AlienVault OSSIM, USM platform vulnerabilities exposed

After five months, AlienVault has promised a patch for XSS, SQLi, and command execution vulnerabilities. [UPDATED]

Kaspersky Labs

A security researcher has revealed the existence of multiple vulnerabilities within AlienVault's OSSIM and USM platforms.

Last week, security researcher Peter Lapp posted an analysis of multiple vulnerabilities within AlienVault's OSSIM and USM systems, exploitable by simply uploading a customised NBE file.

AlienVault's OSSIM platform is a security information and event management (SEIM) system used by over 195,000 security professionals worldwide. The open-source platform brings together event collection, normalization and correlation with security controls. AlienVault's Unified Security Management (USM) platform is another all-in-one service designed for SMBs and mid-market companies which require security monitoring, security event management and threat intelligence.

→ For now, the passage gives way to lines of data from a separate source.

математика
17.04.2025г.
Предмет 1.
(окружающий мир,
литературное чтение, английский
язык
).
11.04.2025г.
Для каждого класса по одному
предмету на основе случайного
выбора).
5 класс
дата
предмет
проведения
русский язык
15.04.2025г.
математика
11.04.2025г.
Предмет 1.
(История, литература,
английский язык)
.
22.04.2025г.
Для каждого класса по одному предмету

Detailed on Full Disclosure, the security flaw is found within the vulnerability management section of the UI, which allows users to upload a Nessus vulnerability scan -- in an NBE format -- to the system. If this NBE file is specially crafted, users can exploit multiple vulnerabilities and conduct XSS, SQLi, and command execution attacks.

Authentication is required to exploit the vulnerability, but admin privileges are not required -- therefore any user with access to the vulnerability management system can exploit the flaw.

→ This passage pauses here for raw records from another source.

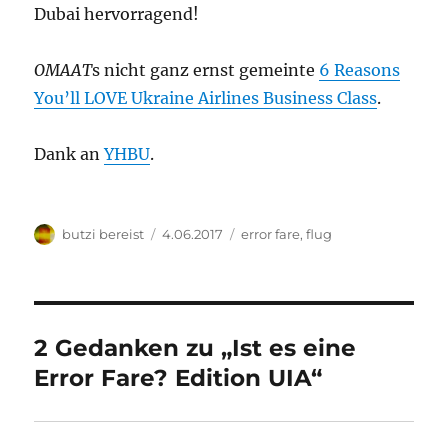
Dubai hervorragend!
OMAAT
s nicht ganz ernst gemeinte
6 Reasons
You’ll LOVE Ukraine Airlines Business Class
.
Dank an
YHBU
.
Autor
Veröffentlicht
Kategorien
butzi bereist
4.06.2017
error fare
,
flug
am
2 Gedanken zu „Ist es eine
Error Fare? Edition UIA“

As noted by Lapp, the hostname/IP portion of the NBE import is vulnerable, and by modifiyng code directly after the hostname, javascript can be reflected back when an import finishes. In addition, the plugin ID portion of the NBE is vulnerable, and adding script to the plugin ID in the NBE file will "will result in the script being executed every time someone views the HTML report in the OSSIM interface," according to the researcher. The plugin ID is also vulnerable to blind SQLi.

SQL injections are also an issue, and code can be modified in order to include the hash of the admin password to be included in the NBE report. Finally, Lapp says the hostname/IP sector of the NBE is vulnerable to command injection exploits.

Lapp says the security flaw has been tested on versions 4.14, 4.15 and 5.0, although it "likely affects" all previous versions.

Lapp originally notified AlienVault of the problem in January this year. On the same day, 12 January, the vendor confirmed the security issue was genuine and filed the detect.

Several weeks later, the researcher requested an update and was told the issue would be worked on "in the future." On April 20, the problem had not been patched, and Lapp informed AlienVault of his intention to publish his findings. Lapp did not receive a response.

However, shortly after revealing the flaw, the security researcher says he received an email from the security firm saying a fix is "imminent" and will be released this week in version 5.0.2.

While the patch is yet to be issued, Lapp says:

"It is possible to restrict access to the vulnerabilities page via user roles, which should prevent a user from exploiting this. Also, if you're not using the import feature, you could rename the Perl script on the file system that runs the import."

Last month, Hewlett-Packard announced it would begin integrating threat data from AlienVault's Open Threat Exchange (OTX) within the HP Threat Central cloud-based intelligence serving platform. The exchange will also send HP data to AlienVault, and the tech giant's threat intelligence will eventually be integrated within OTX.

UPDATE: AlienVault has patched the flaw and a fix is available here.